Recently, psychologists have started to extend evolutionary behavioral analysis to art and literature. A standpoint that humans are non-accidentally narrative beings, that seek for meaning in their social interactions, has become more widely accepted among scholars. However, the question of whether story telling has an adaptive function, or is a pleasurable by-product is still debated. For story-telling to be adaptive, narrative would need to instruct. For example stories might be shown to help solve local issues of bulk information processing—what is known in AI as the frame problem. On the other hand, merely pleasurable story-telling would show no adaptive variation depending on local threats and opportunities.
Across human cultures through time and space, the pattern of story-telling has been that both sexes share and consume stories. Given that much of the patterns of human mating show antagonistic and competitive elements it is thus unlikely that an adaptive function for story-telling is the answer—or else key tactics, stratagems, and patterns would be being handed to the opposition. However—human social adaptions evolved in an adaptively relevant environment of small groups of close kin. In this ancestral environment, story-telling could have had adaptive functionality and the pleasure that we have in them now could be as a by-product of our being keyed to this system.
Humans enjoy and share stories and it is not accidental that we acquire social information in this way. However, it does not follow that the telling of stories per se is a necessary condition of learning, any more than the consuming or artificially sweet foods is necessary simply because it too is pleasurable. Story telling could persist because it presents super-normal, rather than
realistic, stimuli of pleasurably recognized patterns of interaction. This is especially notable in the case of horror stories.
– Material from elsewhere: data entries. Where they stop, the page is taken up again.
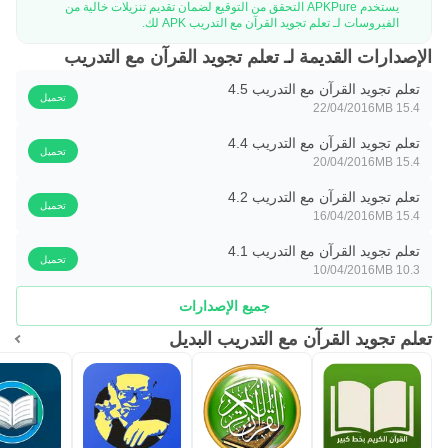
يستخدم APKPure التحقق من التوقيع لضمان تقديم تنزيلات خالية من
لإضافة اقتراحات تواصل مع المبرمج على البريد الالكتروني من
الفيروسات لـ تعلم تجويد القرآن مع التدريب APK لك.
هنا
الإصدارات القديمة لـ تعلم تجويد القرآن مع التدريب
تعلم تجويد القرآن مع التدريب 4.5
تحميل
22/04/2016
15.4 MB
تعلم تجويد القرآن مع التدريب 4.4
تحميل
20/04/2016
15.4 MB
تعلم تجويد القرآن مع التدريب 4.2
تحميل
16/04/2016
15.4 MB
تعلم تجويد القرآن مع التدريب 4.1
تحميل
10/04/2016
10.3 MB
جميع الإصدارات
تعلم تجويد القرآن مع التدريب البديل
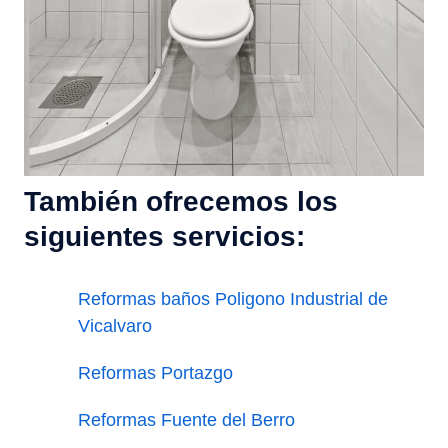
También ofrecemos los
siguientes servicios:
Reformas baños Poligono Industrial de
Vicalvaro
Reformas Portazgo
Reformas Fuente del Berro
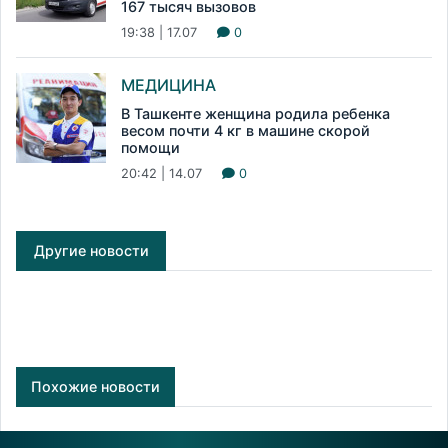
167 тысяч вызовов
19:38 | 17.07
0
МЕДИЦИНА
В Ташкенте женщина родила ребенка
весом почти 4 кг в машине скорой
помощи
20:42 | 14.07
0
Другие новости
Похожие новости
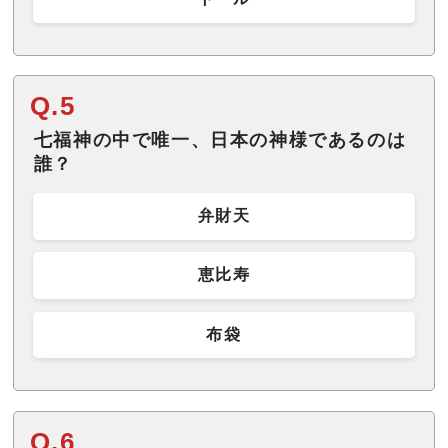
Q.5
七福神の中で唯一、日本の神様であるのは
誰？
弁財天
恵比寿
布袋
Q.6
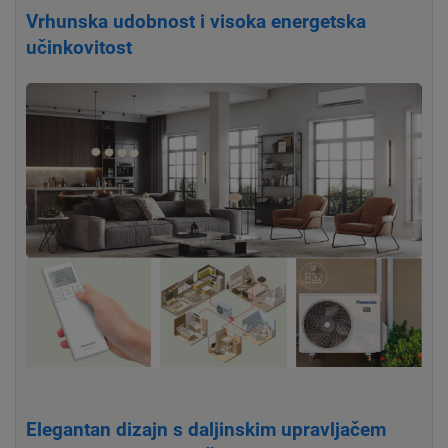
Vrhunska udobnost i visoka energetska
učinkovitost
Elegantan dizajn s daljinskim upravljačem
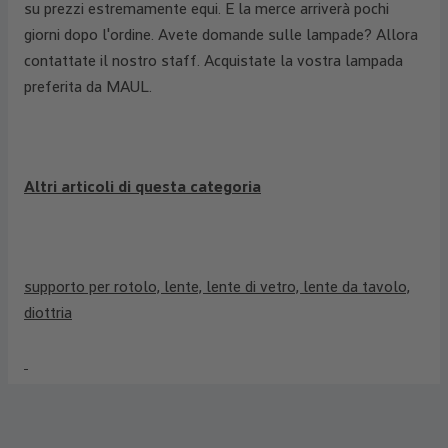
su prezzi estremamente equi. E la merce arriverà pochi
giorni dopo l'ordine. Avete domande sulle lampade? Allora
contattate il nostro staff. Acquistate la vostra lampada
preferita da MAUL.
Altri articoli di questa categoria
supporto per rotolo, lente, lente di vetro, lente da tavolo,
diottria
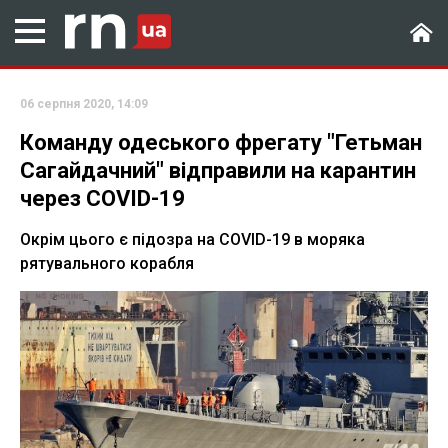
06 серпня 2020, 14:09
Команду одеського фрегату "Гетьман
Сагайдачний" відправили на карантин
через COVID-19
Окрім цього є підозра на COVID-19 в моряка
рятувального корабля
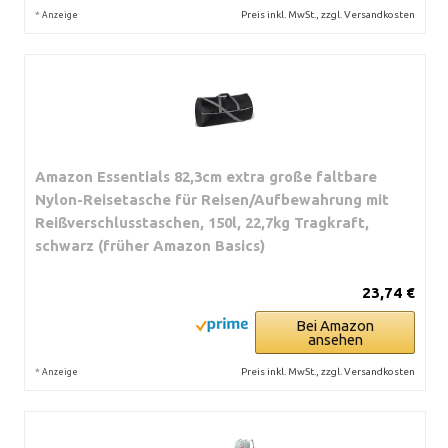
*
Preis inkl. MwSt., zzgl. Versandkosten
Anzeige
Amazon Essentials 82,3cm extra große faltbare
Nylon-Reisetasche für Reisen/Aufbewahrung mit
Reißverschlusstaschen, 150l, 22,7kg Tragkraft,
schwarz (früher Amazon Basics)
23,74 €
Bei Amazon
ansehen
*
Preis inkl. MwSt., zzgl. Versandkosten
Anzeige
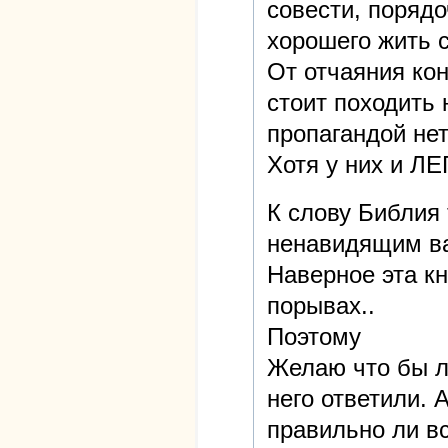
совести, порядо
хорошего жить с
От отчаяния кон
стоит походить 
пропагандой нет
Хотя у них и Л
К слову Библия 
ненавидящим ва
Наверное эта к
порывах..
Поэтому
Желаю что бы л
него ответили. 
правильно ли вс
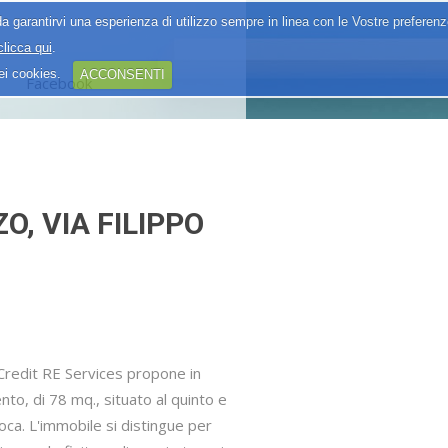
a garantirvi una esperienza di utilizzo sempre in linea con le Vostre preferen
clicca qui
.
dei cookies.
ACCONSENTI
Facebook
, VIA FILIPPO
iCredit RE Services propone in
o, di 78 mq., situato al quinto e
oca. L'immobile si distingue per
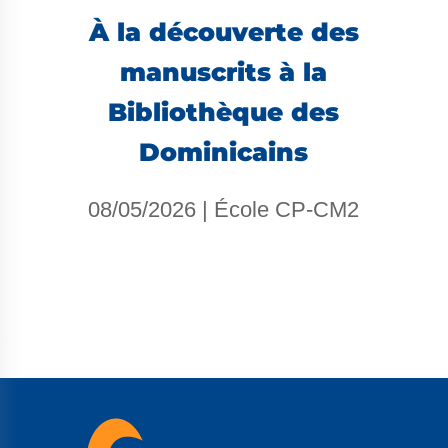
À la découverte des
manuscrits à la
Bibliothèque des
Dominicains
08/05/2026
|
École CP-CM2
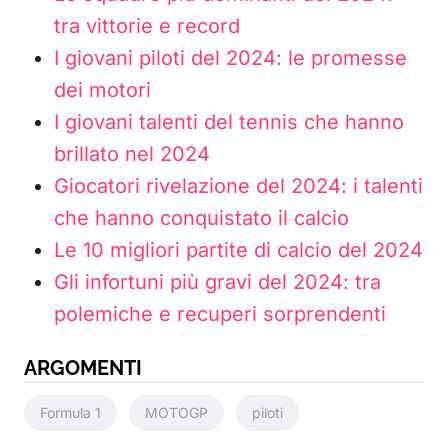
tra vittorie e record
I giovani piloti del 2024: le promesse
dei motori
I giovani talenti del tennis che hanno
brillato nel 2024
Giocatori rivelazione del 2024: i talenti
che hanno conquistato il calcio
Le 10 migliori partite di calcio del 2024
Gli infortuni più gravi del 2024: tra
polemiche e recuperi sorprendenti
ARGOMENTI
Formula 1
MOTOGP
piloti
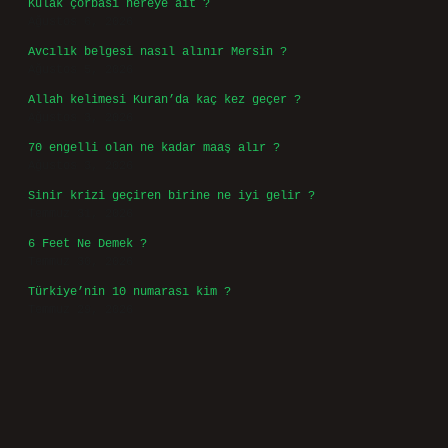
Kulak çorbası nereye ait ?
Ağustos 6, 2026
Avcılık belgesi nasıl alınır Mersin ?
Ağustos 5, 2026
Allah kelimesi Kuran’da kaç kez geçer ?
Ağustos 3, 2026
70 engelli olan ne kadar maaş alır ?
Ağustos 3, 2026
Sinir krizi geçiren birine ne iyi gelir ?
Temmuz 31, 2026
6 Feet Ne Demek ?
Temmuz 30, 2026
Türkiye’nin 10 numarası kim ?
Temmuz 29, 2026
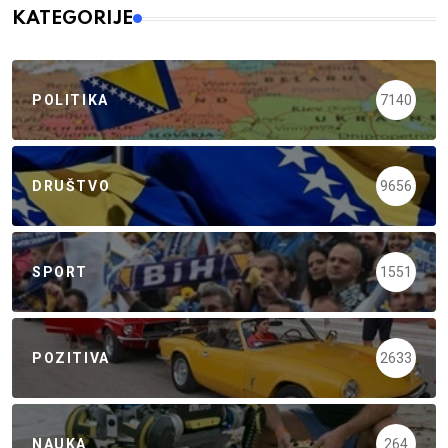
KATEGORIJE
POLITIKA
7140
DRUŠTVO
9656
SPORT
1551
POZITIVA
2633
NAUKA
264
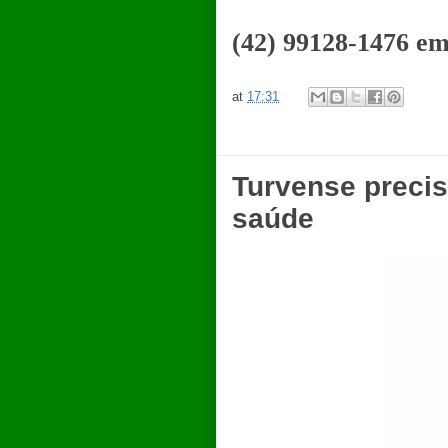
(42) 99128-1476 em
at
17:31
Turvense precis
saúde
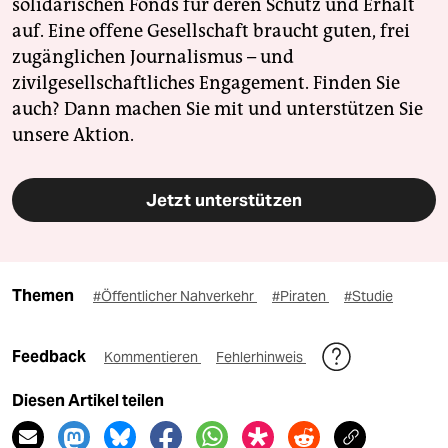
solidarischen Fonds für deren Schutz und Erhalt
auf. Eine offene Gesellschaft braucht guten, frei
zugänglichen Journalismus – und
zivilgesellschaftliches Engagement. Finden Sie
auch? Dann machen Sie mit und unterstützen Sie
unsere Aktion.
Jetzt unterstützen
Themen
#Öffentlicher Nahverkehr
#Piraten
#Studie
Feedback
Kommentieren
Fehlerhinweis
Diesen Artikel teilen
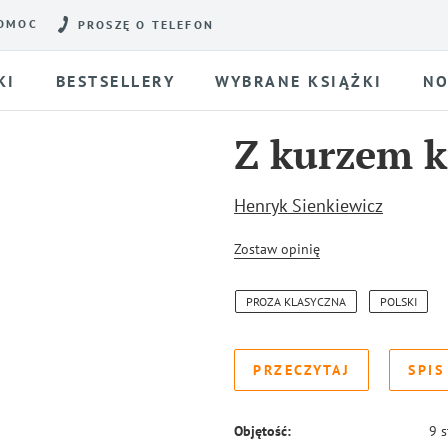
OMOC
PROSZĘ O TELEFON
KI
BESTSELLERY
WYBRANE KSIĄŻKI
NO
Z kurzem kr
Henryk Sienkiewicz
Zostaw opinię
PROZA KLASYCZNA
POLSKI
PRZECZYTAJ
SPIS
Objętość:
9
s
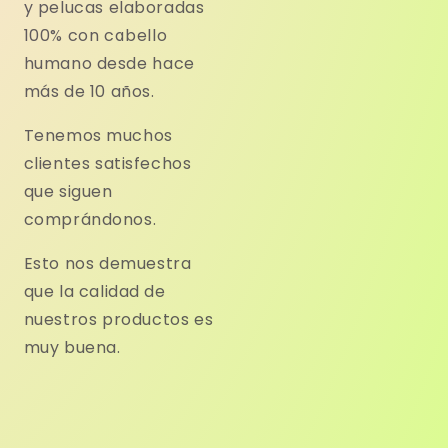
y pelucas elaboradas
100% con cabello
humano desde hace
más de 10 años.
Tenemos muchos
clientes satisfechos
que siguen
comprándonos.
Esto nos demuestra
que la calidad de
nuestros productos es
muy buena.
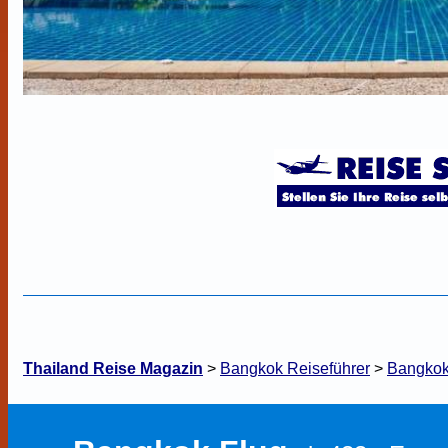
Thailand Reise Magazin
>
Bangkok Reiseführer
>
Bangkok 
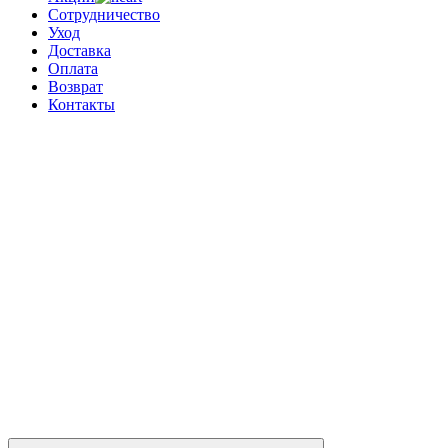
Сотрудничество
Уход
Доставка
Оплата
Возврат
Контакты
0
0 позиций
на сумму
0 ₽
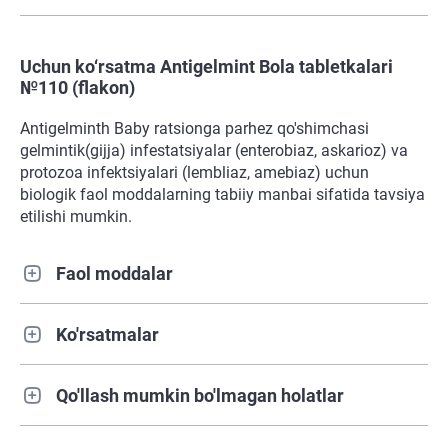
Uchun ko‘rsatma Antigelmint Bola tabletkalari
№110 (flakon)
Antigelminth Baby ratsionga parhez qo'shimchasi
gelmintik(gijja) infestatsiyalar (enterobiaz, askarioz) va
protozoa infektsiyalari (lembliaz, amebiaz) uchun
biologik faol moddalarning tabiiy manbai sifatida tavsiya
etilishi mumkin.
Faol moddalar
Ko'rsatmalar
Qo'llash mumkin bo'lmagan holatlar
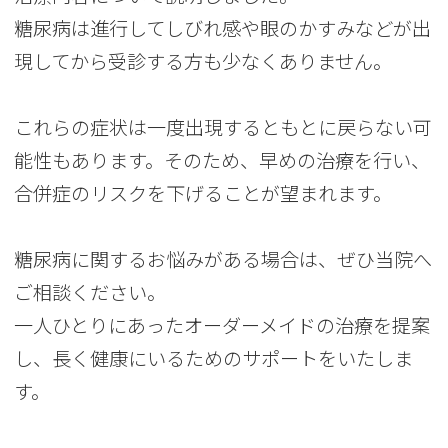
糖尿病は進行してしびれ感や眼のかすみなどが出
現してから受診する方も少なくありません。
これらの症状は一度出現するともとに戻らない可
能性もあります。そのため、早めの治療を行い、
合併症のリスクを下げることが望まれます。
糖尿病に関するお悩みがある場合は、ぜひ当院へ
ご相談ください。
一人ひとりにあったオーダーメイドの治療を提案
し、長く健康にいるためのサポートをいたしま
す。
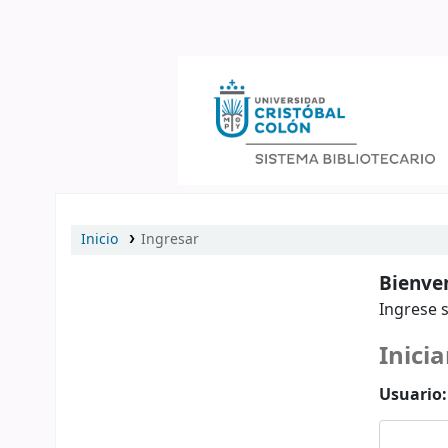
Catálogo en línea
Inicio
Ingresar
Bienven
Ingrese s
Inicia
Usuario:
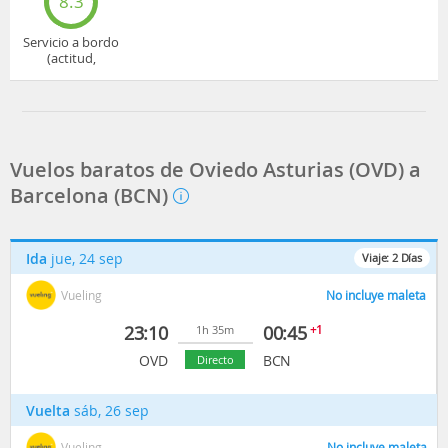
8.3
Servicio a bordo
(actitud,
cuidado...)
Vuelos baratos de Oviedo Asturias (OVD) a
Barcelona (BCN)
Ida
jue, 24 sep
Viaje:
2
Días
Vueling
No incluye maleta
23:10
00:45
+1
1h 35m
OVD
BCN
Directo
Vuelta
sáb, 26 sep
Vueling
No incluye maleta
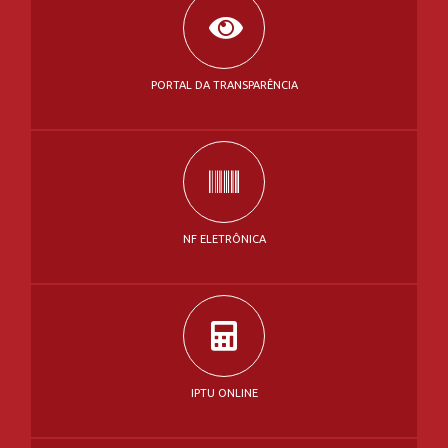
NF ELETRÔNICA
IPTU ONLINE
RESULTADO DE EXAMES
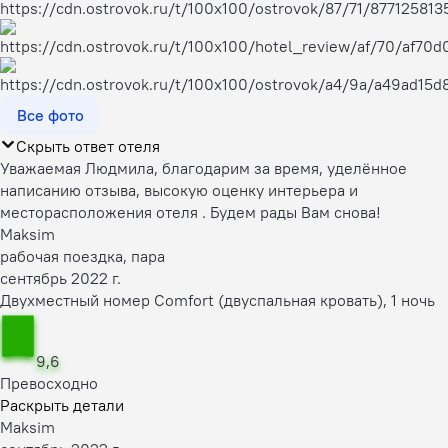
Все фото
Скрыть ответ отеля
Уважаемая Людмила, благодарим за время, уделённое
написанию отзыва, высокую оценку интерьера и
месторасположения отеля . Будем рады Вам снова!
Maksim
рабочая поездка, пара
сентябрь 2022 г.
Двухместный номер Comfort (двуспальная кровать), 1 ночь
9,6
Превосходно
Раскрыть детали
Maksim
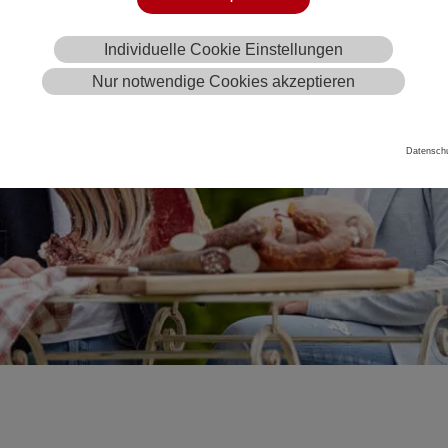
Individuelle Cookie Einstellungen
Nur notwendige Cookies akzeptieren
Datenschu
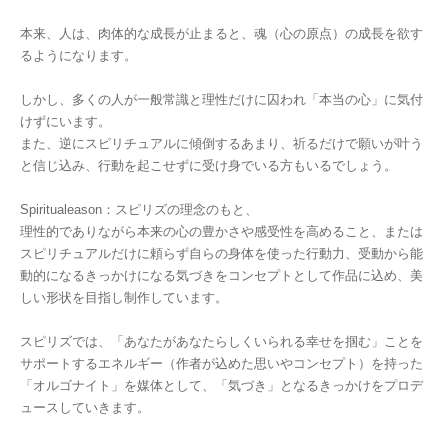
本来、人は、肉体的な成長が止まると、魂（心の原点）の成長を欲す
るようになります。
しかし、多くの人が一般常識と理性だけに囚われ「本当の心」に気付
けずにいます。
また、逆にスピリチュアルに傾倒するあまり、祈るだけで願いが叶う
と信じ込み、行動を起こせずに受け身でいる方もいるでしょう。
Spiritualeason：スピリズの理念のもと、
理性的でありながら本来の心の豊かさや感受性を高めること、または
スピリチュアルだけに頼らず自らの身体を使った行動力、受動から能
動的になるきっかけになる気づきをコンセプトとして作品に込め、美
しい形状を目指し制作しています。
スピリズでは、「あなたがあなたらしくいられる幸せを掴む」ことを
サポートするエネルギー（作者が込めた思いやコンセプト）を持った
「オルゴナイト」を媒体として、「気づき」となるきっかけをプロデ
ュースしていきます。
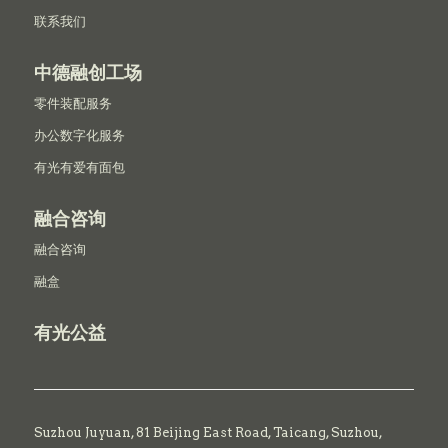
联系我们
中德融创工场
零件装配服务
办公数字化服务
有光有爱有面包
融合咨询
融合咨询
融盒
有光公益
Suzhou Juyuan, 81 Beijing East Road,
Taicang,
Suzhou,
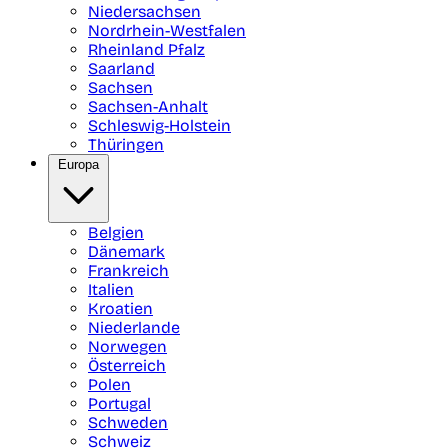
Niedersachsen
Nordrhein-Westfalen
Rheinland Pfalz
Saarland
Sachsen
Sachsen-Anhalt
Schleswig-Holstein
Thüringen
Europa
Belgien
Dänemark
Frankreich
Italien
Kroatien
Niederlande
Norwegen
Österreich
Polen
Portugal
Schweden
Schweiz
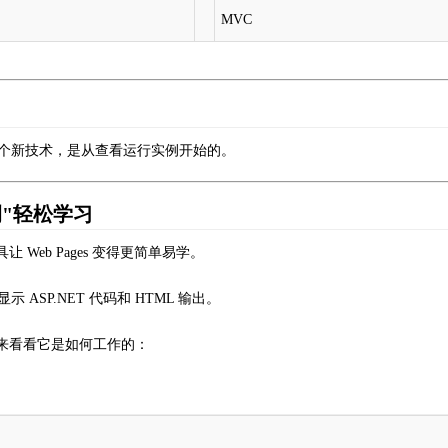
MVC
个新技术，是从查看运行实例开始的。
例"轻松学习
 Web Pages 变得更简单易学。
 ASP.NET 代码和 HTML 输出。
钮来看看它是如何工作的：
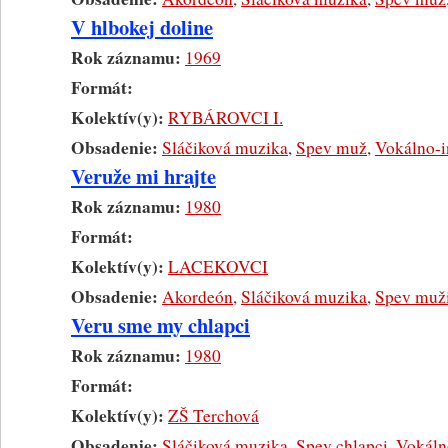
V hlbokej doline
Rok záznamu:
1969
Formát:
Kolektív(y):
RYBÁROVCI I.
Obsadenie:
Sláčiková muzika
,
Spev muž
,
Vokálno-i
Veruže mi hrajte
Rok záznamu:
1980
Formát:
Kolektív(y):
LACEKOVCI
Obsadenie:
Akordeón
,
Sláčiková muzika
,
Spev muž
Veru sme my chlapci
Rok záznamu:
1980
Formát:
Kolektív(y):
ZŠ Terchová
Obsadenie:
Sláčiková muzika
,
Spev chlapci
,
Vokáln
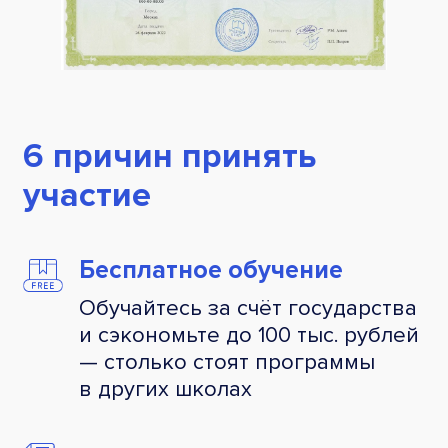
6 причин принять
участие
Бесплатное обучение
Обучайтесь за счёт государства
и сэкономьте до 100 тыс. рублей
— столько стоят программы
в других школах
The contention of this study is, therefore, that story telling persists and is enjoyable because it taps into universally recognized patterns of human interaction across time and space. Contrary to some accounts of human social life, patterns of human expression are not random or arbitrary, and a biological understanding can illuminate eternal themes and concerns. The expression and repetition of these themes in numerous combinations—e.g. stories--has served to allow humans to process virtual interactions of both past and possible futures in meaningful ways. Viewed in this way, stories are ways to make sense of past experience, integrating them into the biography of an organism that lives in a world of social meaning.
In pursuit of furthering study in this area, I present a preliminary thematic analysis of specifically female characters in horror stories. I hope to show it as plausible that female horror characters--their goals, concerns, threats they pose and opportunities they find--track the four major reproductive life history stages in humans. Female horror characters at puberty, mate selection, motherhood and menopause show themes and concerns consistent with the critical life history decisions to be made at these stages. These patterns show signs of being both long-lived and cross-cultural. It is hoped that further studies will explore these themes in more detail and start to abandon the sterile concerns with psycho-analytic or arbitrary constructionist approaches to psychological aesthetics.